Entrevista com o escritor Carlos Eduardo Pereira

Carlos Eduardo Pereira é carioca da Ilha do Governador, nascido em fevereiro de 1973. Cursou História na UFRJ e Letras na PUC-Rio, na habilitação Produção de Texto. “Enquanto os dentes”, lançado em novembro pela editora Todavia, é seu primeiro romance. Fizemos quatro perguntas ao escritor. Confira abaixo:

1. Você cria uma narração contínua de fluxo incessante. Quais foram as dificuldades para escrever deste modo, e como foi pensando as mudanças de tempo de narração do presente ao passado nas mudanças de parágrafos?

Para escrever o “Enquanto os dentes”, julguei que fazia sentido esse formato contínuo. Uma leitura possível do livro é dizer que ele fala de movimento, ou de manter-se em movimento enquanto possível. Desse modo fui escrevendo os assuntos que me interessavam trabalhar, em blocos mesmo, como capítulos, alguns situados no presente da narrativa, outros no passado. A partir daí, o desafio era unir esses blocos de maneira fluida; concentrando, ao final de cada parágrafo de transição temporal, elementos que seriam abordados na passagem seguinte.

2. Sinto uma preocupação com o perfil do protagonista. Você matiza ele muito bem no decorrer de toda narrativa. Vai soltando informações muito definidas sobre ele. Como no início da escrita foi pensado o Antônio e se houve alguma mudança de perfil no decorrer que você ia escrevendo?

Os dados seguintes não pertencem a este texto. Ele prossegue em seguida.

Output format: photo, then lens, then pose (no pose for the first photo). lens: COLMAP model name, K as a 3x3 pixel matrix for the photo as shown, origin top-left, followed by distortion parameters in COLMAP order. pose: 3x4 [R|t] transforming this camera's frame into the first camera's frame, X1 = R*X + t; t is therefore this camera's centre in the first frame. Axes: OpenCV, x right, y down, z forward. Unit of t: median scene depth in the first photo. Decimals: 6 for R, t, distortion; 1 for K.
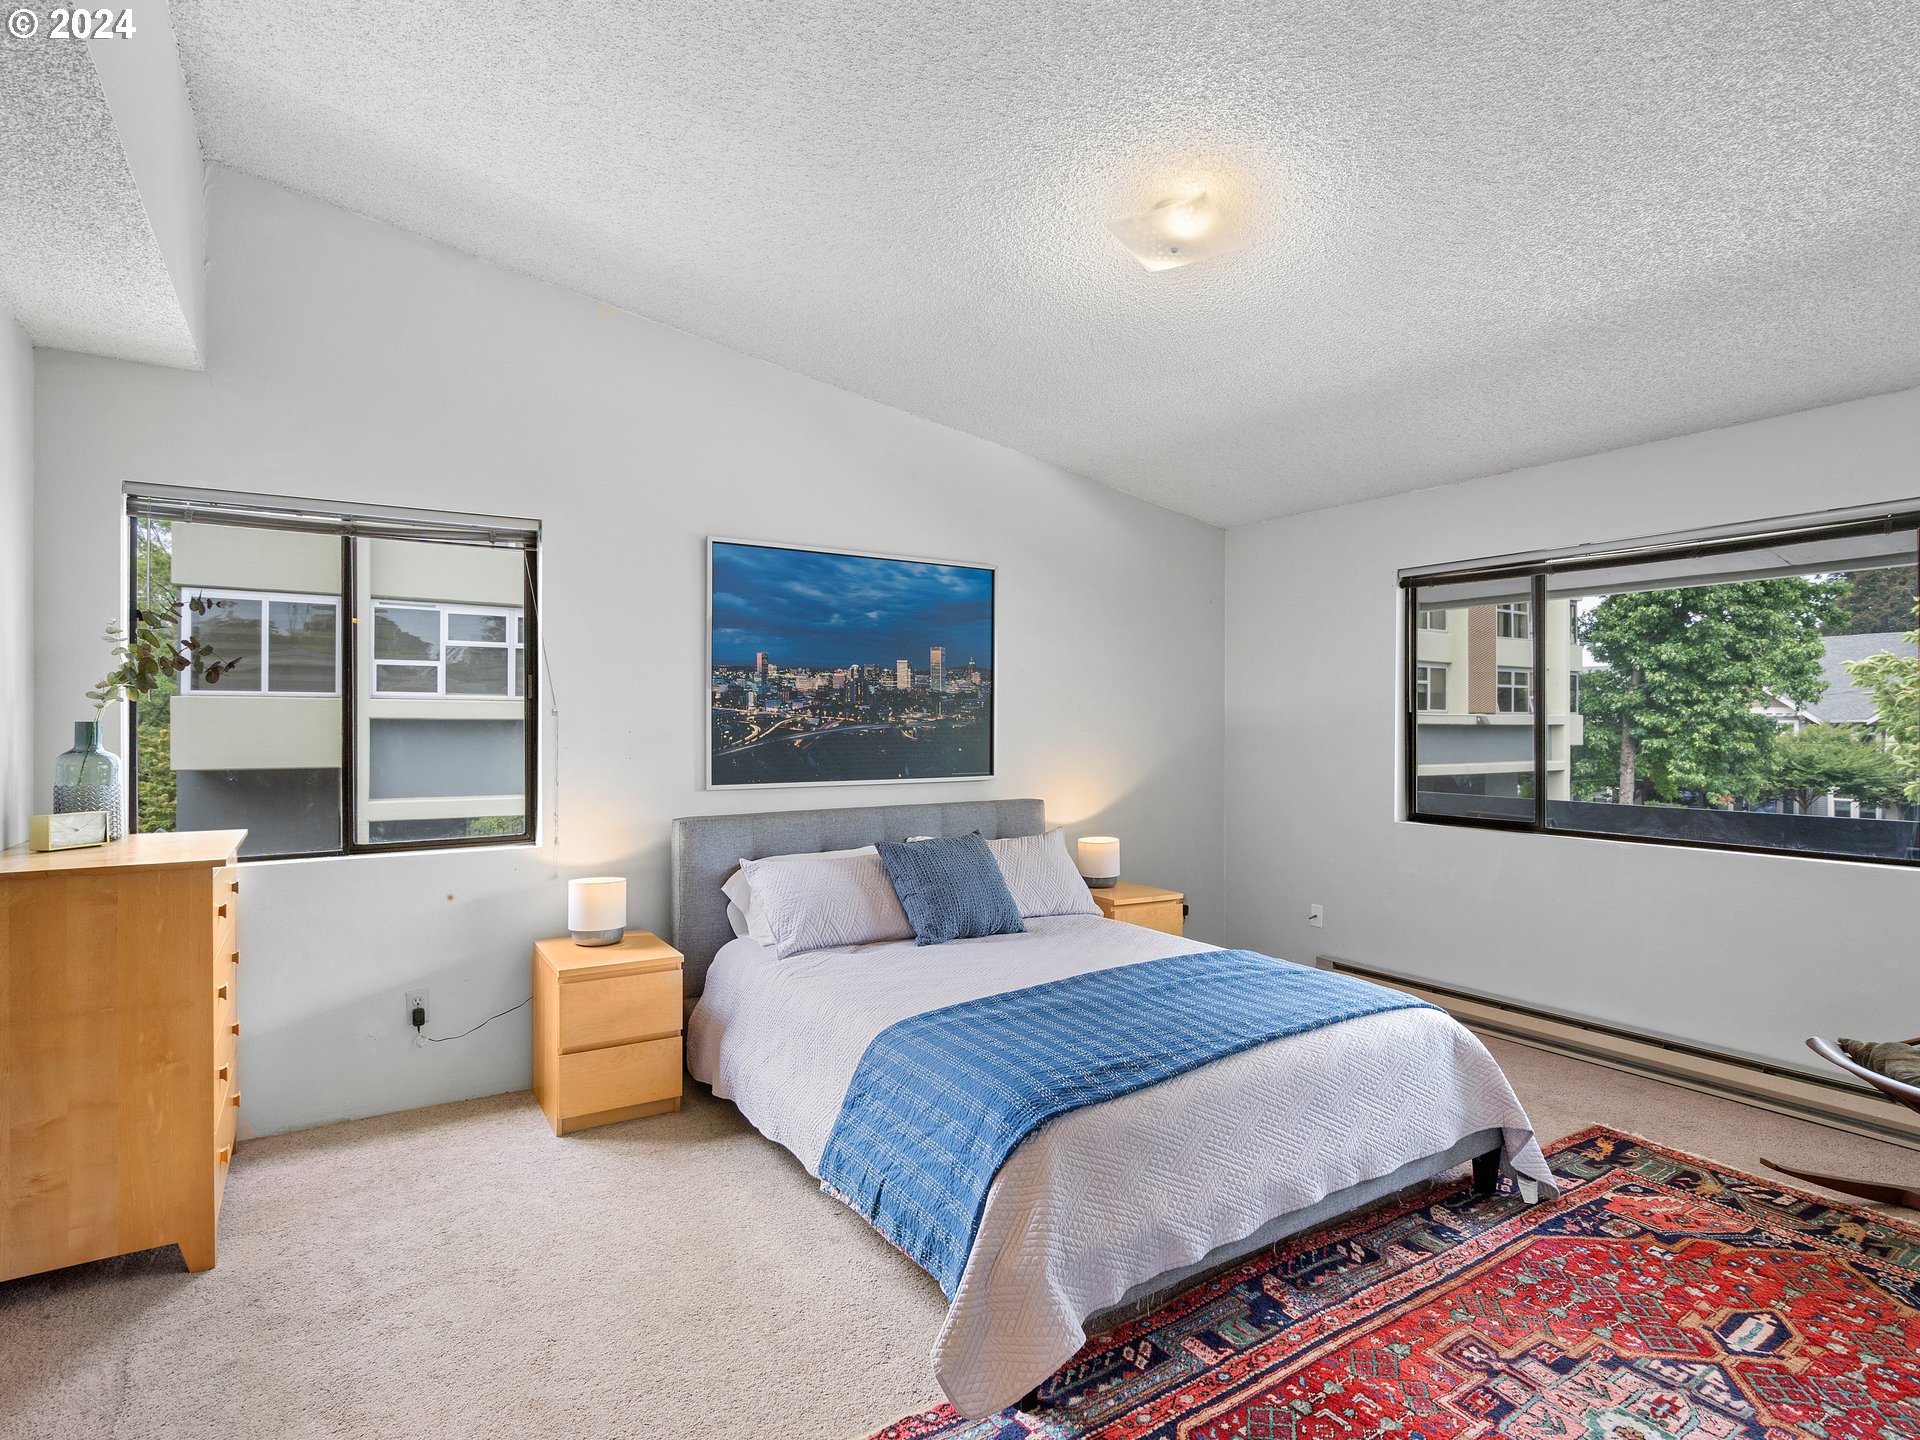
lens RADIAL K [[1013.0, 0, 974.2], [0, 1013.0, 726.5], [0, 0, 1]] dist [-0.000331, -0.000093]
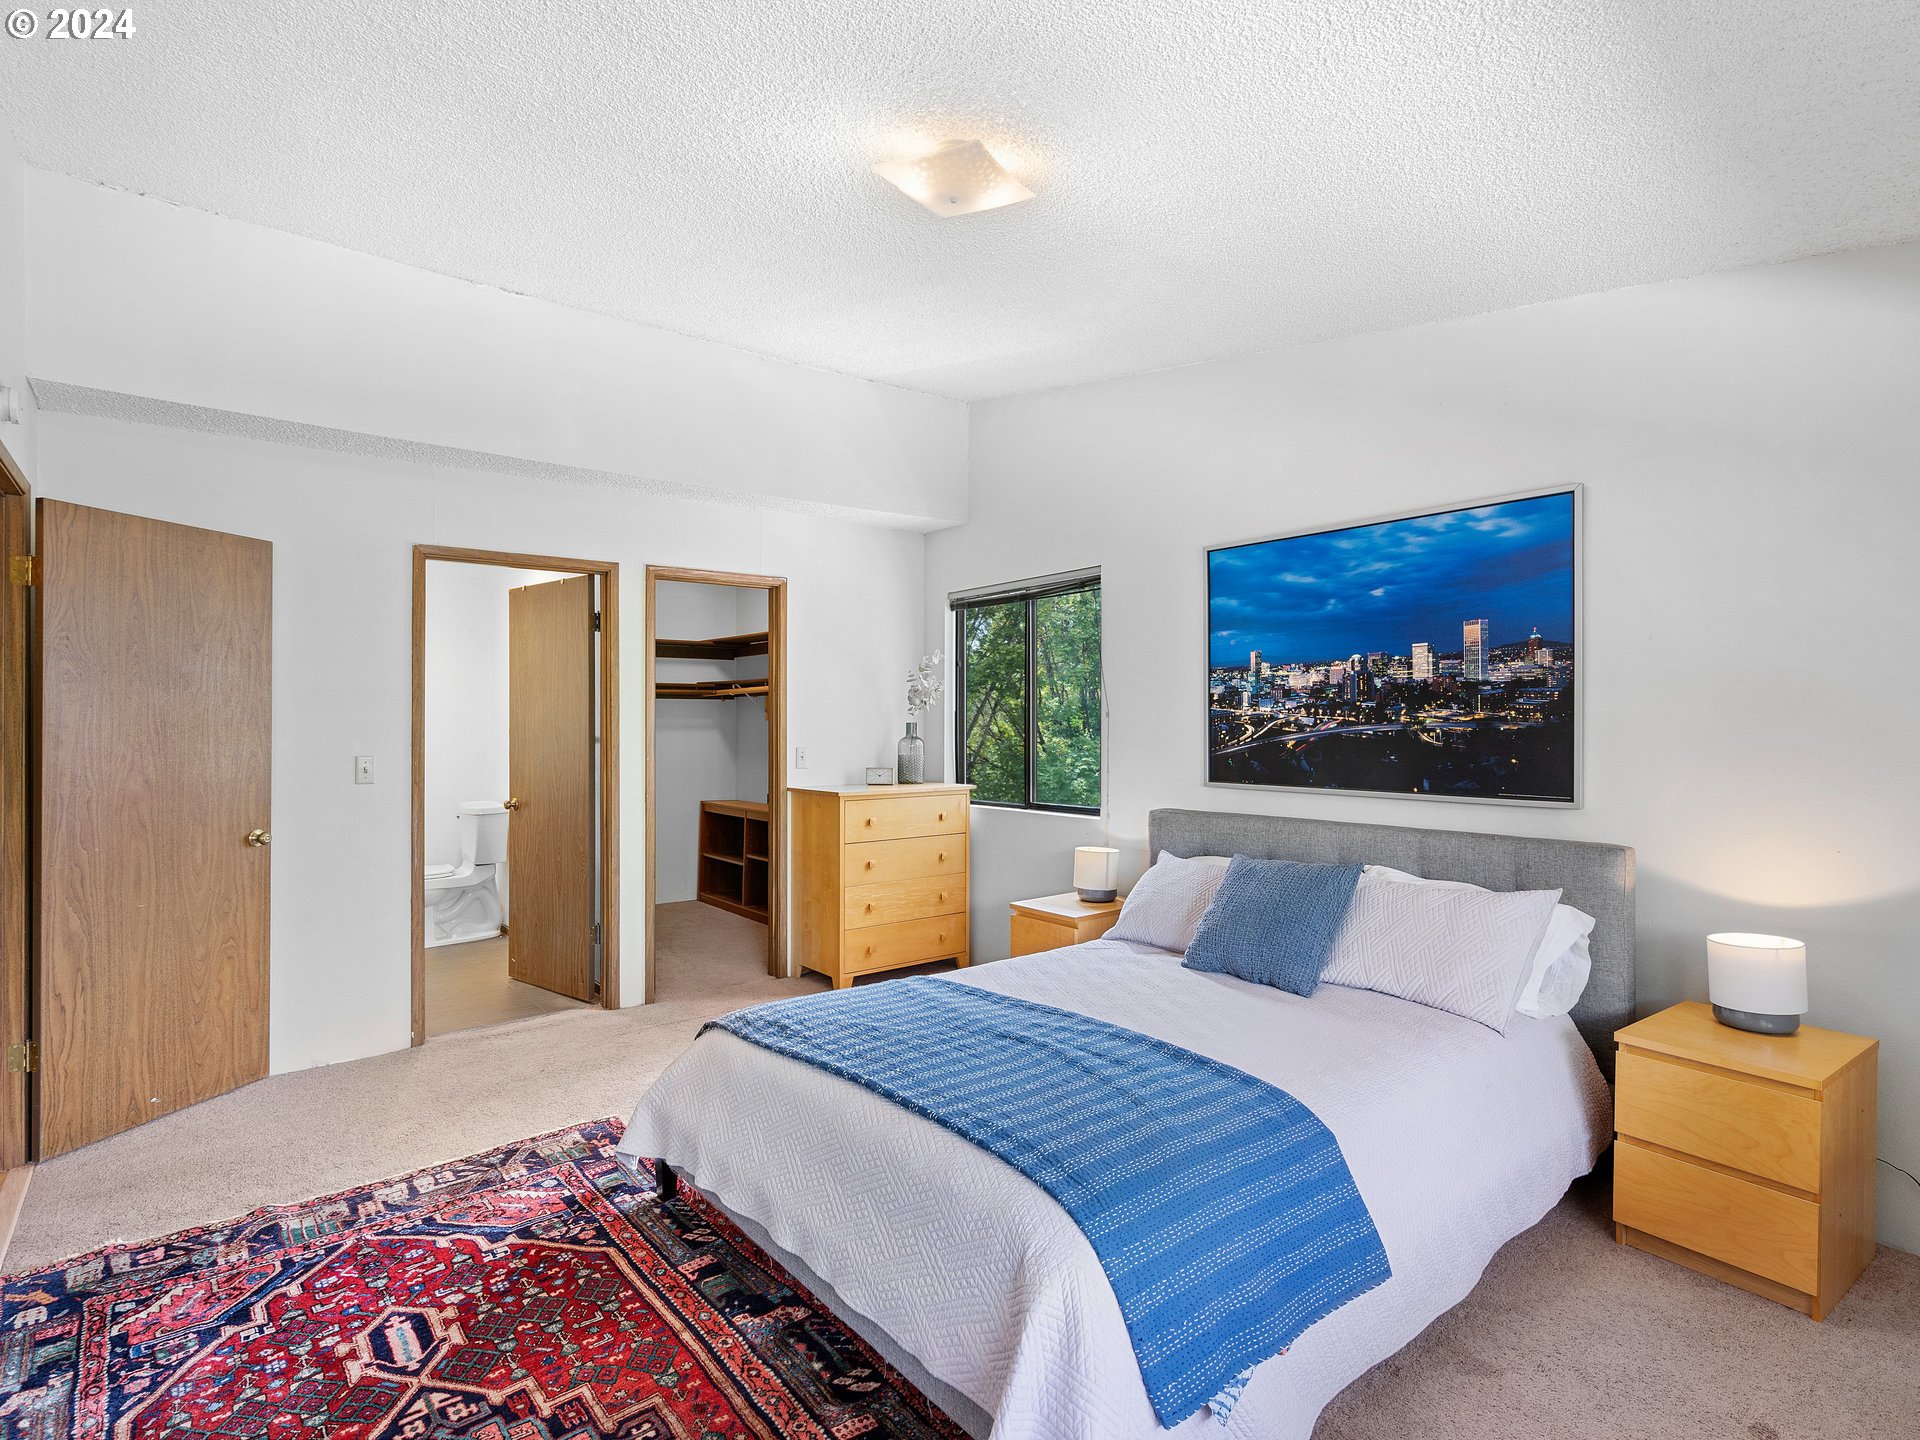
lens RADIAL K [[1013.0, 0, 974.2], [0, 1013.0, 726.5], [0, 0, 1]] dist [-0.000331, -0.000093]
pose [[0.079975, 0.007290, -0.996770, 0.749094], [0.000141, 0.999973, 0.007325, -0.007351], [0.996797, -0.000726, 0.079971, 0.649648]]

Outra escolha que tive de fazer na construção da trama foi com relação ao narrador; se ele seria o próprio Antônio ou se uma visão de fora acrescentaria algum interesse. Optei por essa voz em terceira pessoa, acompanhando de perto a trajetória de Antônio, porque assim trago o leitor junto, num exercício de empatia. O perfil de cada personagem é composto de forma muito concreta, ou detalhada, antes mesmo do início propriamente da escrita. Algumas características vão aparecer no decorrer da história, outras não. Mas é fundamental conhecer bem essas características, tanto as que vão ficar mais explícitas, quanto as que permanecerão escondidas.

3. A narrativa é concentrada num intervalo de tempo de uma trajetória (uma viagem) para a casa dos pais. Há uma concentração de eventos e fatos entre este percurso criando um efeito de dilatação no momento da narração. Cria um efeito bem interessante. Por que pensou nesta relação entre o tempo (de uma viagem) e a ação narrada de sua trajetória?

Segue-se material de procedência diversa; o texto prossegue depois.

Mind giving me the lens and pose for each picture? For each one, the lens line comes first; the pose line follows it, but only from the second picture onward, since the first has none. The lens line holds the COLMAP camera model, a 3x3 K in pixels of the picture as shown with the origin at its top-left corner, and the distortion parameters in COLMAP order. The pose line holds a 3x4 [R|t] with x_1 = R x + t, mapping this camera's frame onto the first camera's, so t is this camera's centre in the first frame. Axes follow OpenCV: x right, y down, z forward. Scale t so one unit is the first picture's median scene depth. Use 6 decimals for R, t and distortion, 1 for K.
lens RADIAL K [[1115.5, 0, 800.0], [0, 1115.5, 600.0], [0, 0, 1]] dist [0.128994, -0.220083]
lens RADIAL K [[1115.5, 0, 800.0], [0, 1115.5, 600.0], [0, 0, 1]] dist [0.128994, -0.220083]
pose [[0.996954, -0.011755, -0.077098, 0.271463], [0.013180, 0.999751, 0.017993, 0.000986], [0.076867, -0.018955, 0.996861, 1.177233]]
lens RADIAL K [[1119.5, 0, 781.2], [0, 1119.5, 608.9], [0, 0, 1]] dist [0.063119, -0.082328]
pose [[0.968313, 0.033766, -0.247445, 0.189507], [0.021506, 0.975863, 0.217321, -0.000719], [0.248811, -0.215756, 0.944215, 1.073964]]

Concentrar as ações do tempo presente de Antônio num trajeto de poucas horas, num deslocamento de um ponto a outro da cidade, destaca a importância daquele momento. Um momento em que ele (não quer, mas) precisa ir para a casa dos pais, uma ação de retorno. Penso que é possível que ele se mantenha firme no propósito de cumprir o seu destino, mas talvez consiga escapar desse destino, ainda que mentalmente, acessando eventos ocorridos no passado.

4. Há todo um elemento constituinte de uma pessoa cadeirante que você situa de forma muito expositiva, colocando a relação do cadeirante com o entorno, e como a cidade é excludente com relação a eles. Como foi refletido na escrita esta posição?

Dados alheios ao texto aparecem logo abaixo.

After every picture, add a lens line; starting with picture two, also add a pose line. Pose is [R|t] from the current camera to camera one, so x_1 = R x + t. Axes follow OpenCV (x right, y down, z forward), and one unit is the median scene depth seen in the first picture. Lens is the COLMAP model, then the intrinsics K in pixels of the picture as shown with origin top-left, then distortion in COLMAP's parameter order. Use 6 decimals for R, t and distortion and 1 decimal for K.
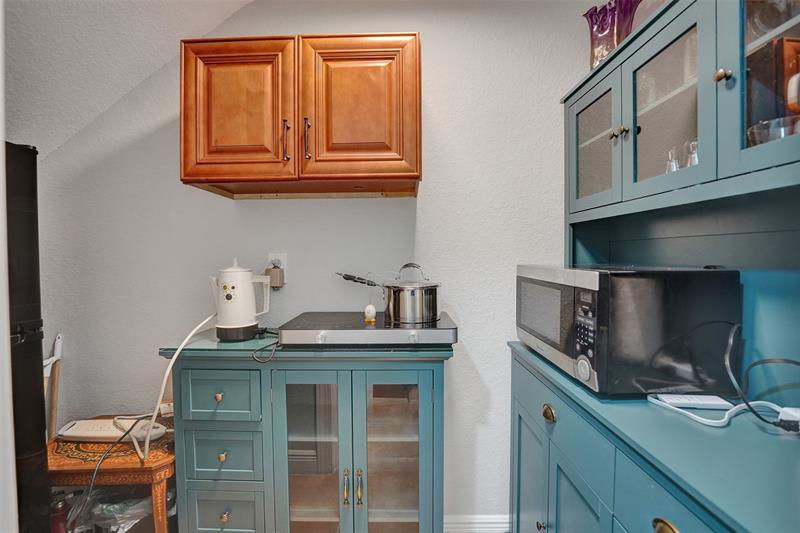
lens RADIAL K [[327.8, 0, 396.9], [0, 327.8, 265.4], [0, 0, 1]] dist [-0.033148, 0.003559]
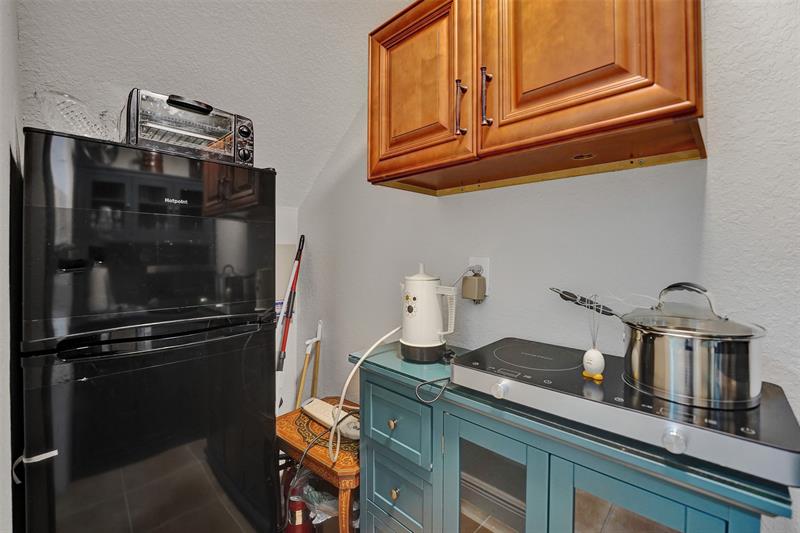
lens RADIAL K [[337.7, 0, 403.0], [0, 337.7, 254.2], [0, 0, 1]] dist [-0.029093, 0.000711]
pose [[0.737015, 0.008807, -0.675819, 0.074959], [-0.027095, 0.999496, -0.016523, -0.034725], [0.675333, 0.030489, 0.736883, 0.342286]]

Os grandes centros urbanos são excludentes com relação à maioria da população. Uma forma de ilustrar esse desencaixe é propondo uma perspectiva diferente da que estamos acostumados a ver na literatura. Antônio se torna cadeirante, em dado momento de sua vida. A partir daí, passa a enxergar o mundo por um outro ângulo, e essa nova forma de enxergar as coisas é potencialmente interessante como ferramenta de construção ficcional.